### Work order
Transcribe the text lines from this data word for word, leaving out the pictures.

(Data records)

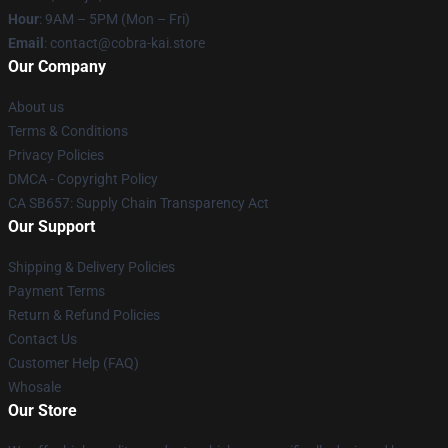
Hour
: 9AM – 5PM (Mon – Fri)
Email
: contact@cobra-kai.store
Our Company
About us
Terms & Conditions
Privacy Policies
DMCA - Copyright Policy
CA SB657: Supply Chain Transparency Act
Our Support
Shipping & Delivery Policies
Payment Terms
Return & Refund Policies
Contact Us
Customer Help (FAQ)
Whosale
Our Store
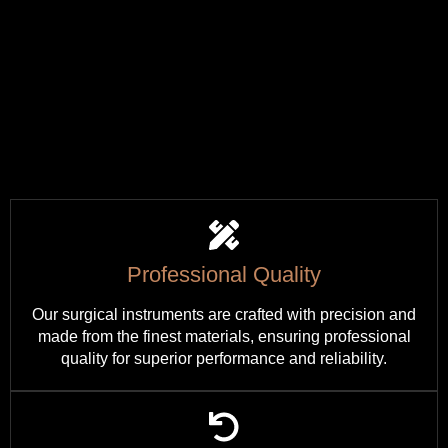
Professional Quality
Our surgical instruments are crafted with precision and
made from the finest materials, ensuring professional
quality for superior performance and reliability.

(End Data records)

### Solution
Hour
: 9AM – 5PM (Mon – Fri)
Email
: contact@cobra-kai.store
Our Company
About us
Terms & Conditions
Privacy Policies
DMCA - Copyright Policy
CA SB657: Supply Chain Transparency Act
Our Support
Shipping & Delivery Policies
Payment Terms
Return & Refund Policies
Contact Us
Customer Help (FAQ)
Whosale
Our Store
Professional Quality
Our surgical instruments are crafted with precision and
made from the finest materials, ensuring professional
quality for superior performance and reliability.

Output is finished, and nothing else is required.